Well, at least I have confirmation that I wasn’t exaggerating yesterday when I said Alito lied in the Hobby Lobby ruling. Dahlia Lithwick and Sonja West at Slate say the same thing. They say it with considerable heat and energy.
…moments before they adjourned for their summer recess, the justices proved they can act quite quickly and recklessly when it comes to violating the terms of a controversial opinion they handed down only days earlier. It’s as if the loaner car the court gave us in the Hobby Lobby ruling broke down mere blocks from the shop.
In Burwell v. Hobby Lobby, the Supreme Court ruled that it was a “substantial burden” on the religious freedoms of closely-held corporations for the government to require them to provide contraception as part of their employee health care plans. The court didn’t say that the government could never require a company to do something that violated its religious beliefs, but rather that the government had to use the “least restrictive alternative.” That means that if there is a slightly less burdensome way to implement the law, it needs to be used. To prove that the Affordable Care Act’s contraceptive mandate was not the “least restrictive alternative,” the court pointed to a workaround in the law for nonprofits: If there are religious objections to a medical treatment, third parties will provide coverage to the employees.

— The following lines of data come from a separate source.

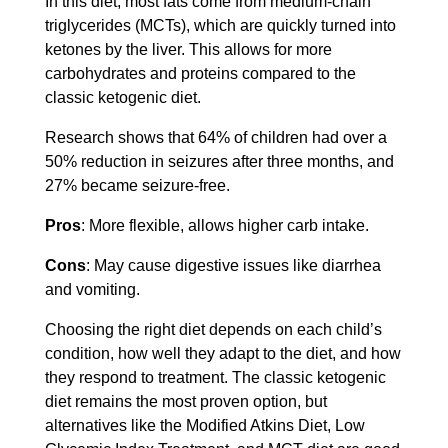
In this diet, most fats come from medium-chain
triglycerides (MCTs), which are quickly turned into
ketones by the liver. This allows for more
carbohydrates and proteins compared to the
classic ketogenic diet.
Research shows that 64% of children had over a
50% reduction in seizures after three months, and
27% became seizure-free.
Pros
: More flexible, allows higher carb intake.
Cons
: May cause digestive issues like diarrhea
and vomiting.
Choosing the right diet depends on each child’s
condition, how well they adapt to the diet, and how
they respond to treatment. The classic ketogenic
diet remains the most proven option, but
alternatives like the Modified Atkins Diet, Low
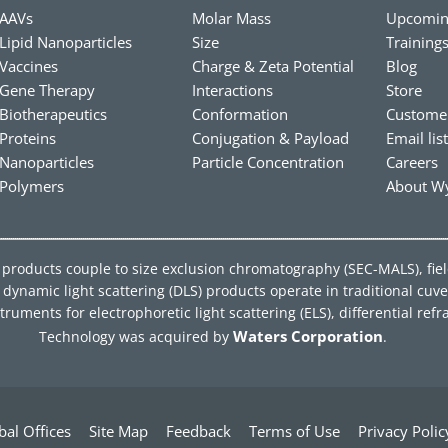
AAVs
Molar Mass
Upcomin
Lipid Nanoparticles
Size
Training
Vaccines
Charge & Zeta Potential
Blog
Gene Therapy
Interactions
Store
Biotherapeutics
Conformation
Custome
Proteins
Conjugation & Payload
Email lis
Nanoparticles
Particle Concentration
Careers
Polymers
About Wy
ing products couple to size exclusion chromatography (SEC-MALS), fie
ynamic light scattering (DLS) products operate in traditional cuve
ments for electrophoretic light scattering (ELS), differential refra
Waters Corporation
Technology was acquired by
.
bal Offices
Site Map
Feedback
Terms of Use
Privacy Polic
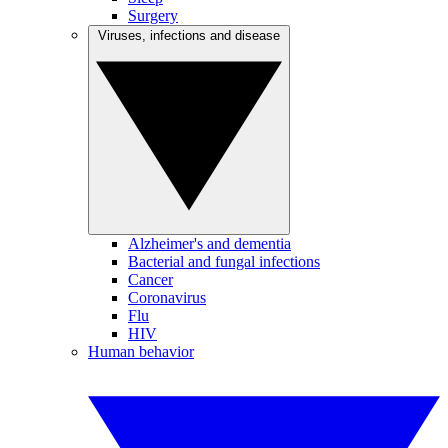
Surgery
Viruses, infections and disease
Alzheimer's and dementia
Bacterial and fungal infections
Cancer
Coronavirus
Flu
HIV
Human behavior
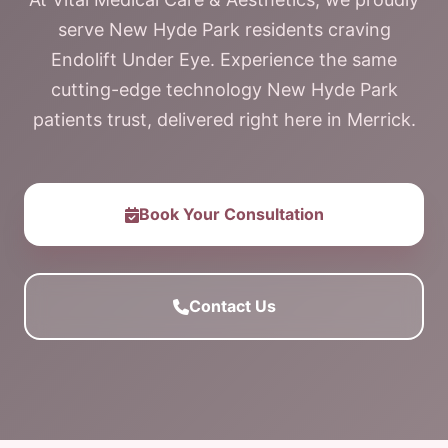
serve New Hyde Park residents craving
Endolift Under Eye. Experience the same
cutting-edge technology New Hyde Park
patients trust, delivered right here in Merrick.
Book Your Consultation
Contact Us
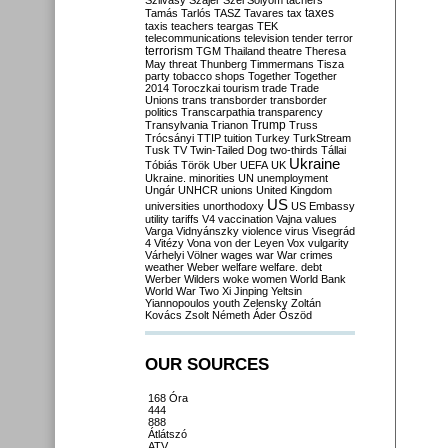
Szilvásy
Szájer
Szél
Sólyom
tachers
taxes
Tamás
Tarlós
TASZ
Tavares
tax
taxis
teachers
teargas
TEK
telecommunications
television
tender
terror
terrorism
TGM
Thailand
theatre
Theresa
May
threat
Thunberg
Timmermans
Tisza
party
tobacco shops
Together
Together
2014
Toroczkai
tourism
trade
Trade
Unions
trans
transborder
transborder
politics
Transcarpathia
transparency
Trump
Transylvania
Trianon
Truss
Trócsányi
TTIP
tuition
Turkey
TurkStream
Tusk
TV
Twin-Tailed Dog
two-thirds
Tállai
Ukraine
Tóbiás
Török
Uber
UEFA
UK
Ukraine. minorities
UN
unemployment
Ungár
UNHCR
unions
United Kingdom
US
universities
unorthodoxy
US Embassy
utility tariffs
V4
vaccination
Vajna
values
Varga
Vidnyánszky
violence
virus
Visegrád
4
Vitézy
Vona
von der Leyen
Vox
vulgarity
Várhelyi
Völner
wages
war
War crimes
weather
Weber
welfare
welfare. debt
Werber
Wilders
woke
women
World Bank
World War Two
Xi Jinping
Yeltsin
Yiannopoulos
youth
Zelensky
Zoltán
Kovács
Zsolt Németh
Áder
Őszöd
OUR SOURCES
168 Óra
444
888
Átlátszó
ATV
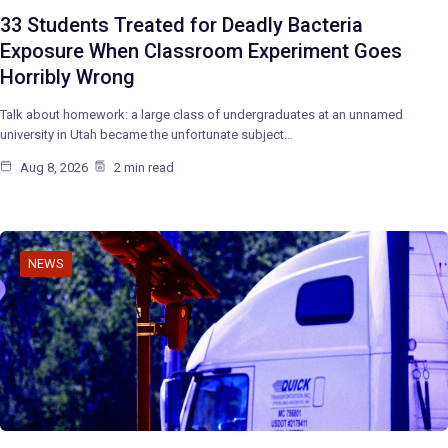
33 Students Treated for Deadly Bacteria
Exposure When Classroom Experiment Goes
Horribly Wrong
Talk about homework: a large class of undergraduates at an unnamed
university in Utah became the unfortunate subject…
Aug 8, 2026
2 min read
NEWS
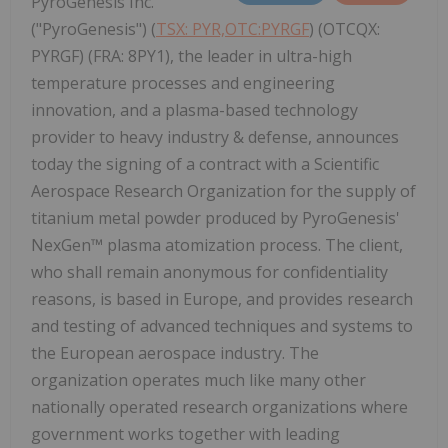
PyroGenesis Inc.
("PyroGenesis") (
TSX: PYR,OTC:PYRGF
) (OTCQX:
PYRGF) (FRA: 8PY1), the leader in ultra-high
temperature processes and engineering
innovation, and a plasma-based technology
provider to heavy industry & defense, announces
today the signing of a contract with a Scientific
Aerospace Research Organization for the supply of
titanium metal powder produced by PyroGenesis'
NexGen™ plasma atomization process. The client,
who shall remain anonymous for confidentiality
reasons, is based in Europe, and provides research
and testing of advanced techniques and systems to
the European aerospace industry. The
organization operates much like many other
nationally operated research organizations where
government works together with leading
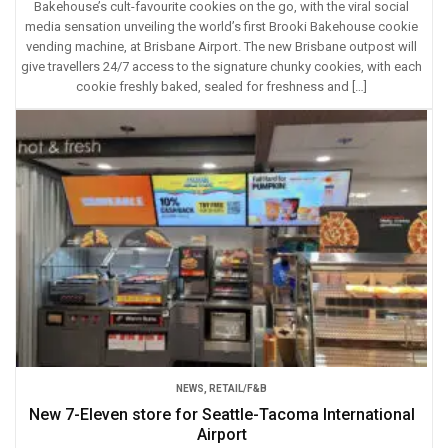
Bakehouse’s cult-favourite cookies on the go, with the viral social
media sensation unveiling the world’s first Brooki Bakehouse cookie
vending machine, at Brisbane Airport. The new Brisbane outpost will
give travellers 24/7 access to the signature chunky cookies, with each
cookie freshly baked, sealed for freshness and […]
NEWS
,
RETAIL/F&B
New 7-Eleven store for Seattle-Tacoma International
Airport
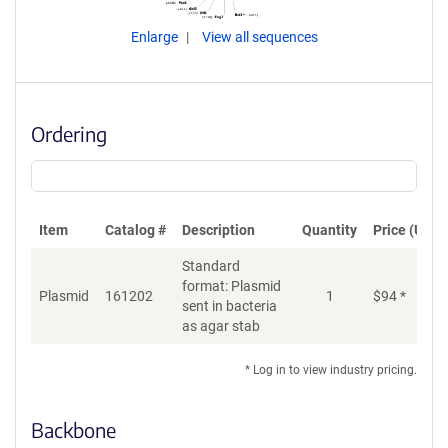
Enlarge
View all sequences
Ordering
Item
Catalog #
Description
Quantity
Price (USD)
Standard
format: Plasmid
Plasmid
161202
1
$
94
*
Ad
sent in bacteria
as agar stab
* Log in to view industry pricing.
Backbone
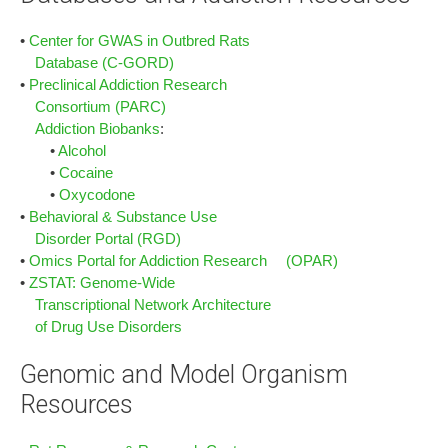
•
Center for GWAS in Outbred Rats
Database (C-GORD)
•
Preclinical Addiction Research
Consortium (PARC)
Addiction Biobanks
:
•
Alcohol
•
Cocaine
•
Oxycodone
•
Behavioral & Substance Use
Disorder Portal (RGD)
•
Omics Portal for Addiction Research (OPAR)
•
ZSTAT: Genome-Wide
Transcriptional Network Architecture
of Drug Use Disorders
Genomic and Model Organism
Resources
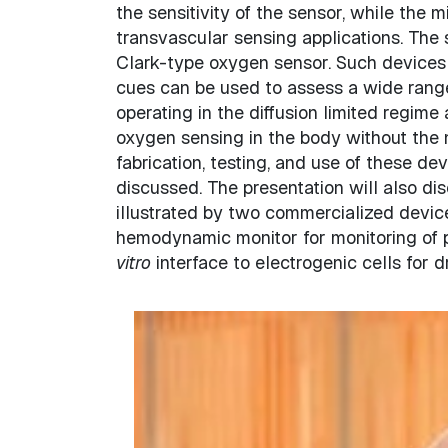
the sensitivity of the sensor, while the
transvascular sensing applications. The 
Clark-type oxygen sensor. Such devices a
cues can be used to assess a wide rang
operating in the diffusion limited regime 
oxygen sensing in the body without the n
fabrication, testing, and use of these de
discussed. The presentation will also d
illustrated by two commercialized devic
hemodynamic monitor for monitoring of p
vitro
interface to electrogenic cells for d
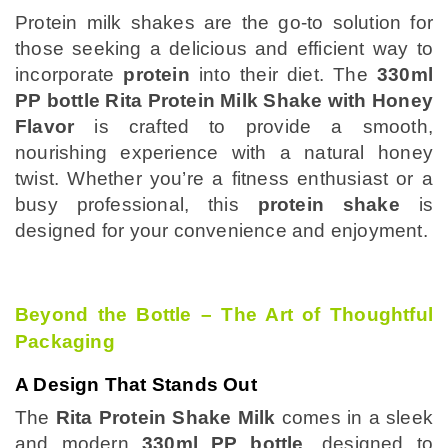
Protein milk shakes are the go-to solution for
those seeking a delicious and efficient way to
incorporate
protein
into their diet. The
330ml
PP bottle Rita Protein Milk Shake with Honey
Flavor
is crafted to provide a smooth,
nourishing experience with a natural honey
twist. Whether you’re a fitness enthusiast or a
busy professional, this
protein shake
is
designed for your convenience and enjoyment.
Beyond the Bottle – The Art of Thoughtful
Packaging
A Design That Stands Out
The
Rita Protein Shake Milk
comes in a sleek
and modern
330ml PP bottle
, designed to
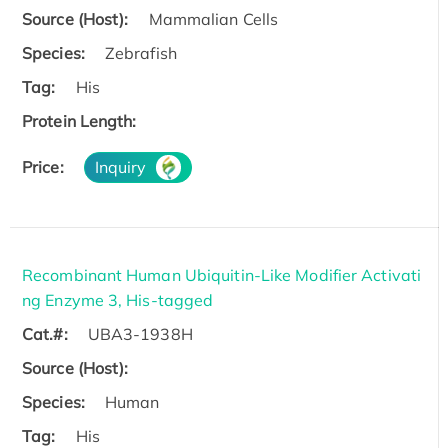
Source (Host):
Mammalian Cells
Species:
Zebrafish
Tag:
His
Protein Length:
Price:
Inquiry
Recombinant Human Ubiquitin-Like Modifier Activati
ng Enzyme 3, His-tagged
Cat.#:
UBA3-1938H
Source (Host):
Species:
Human
Tag:
His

Yet in an unsigned emergency order granted Thursday evening, the very same court said that this very same workaround it had just praised was also unconstitutional, that this workaround also burdened the religious freedom of religious employers. Overnight, the cure has become the disease. Having explicitly promised that Hobby Lobby would go no further than Hobby Lobby, the court went back on its word, then skipped town for the summer.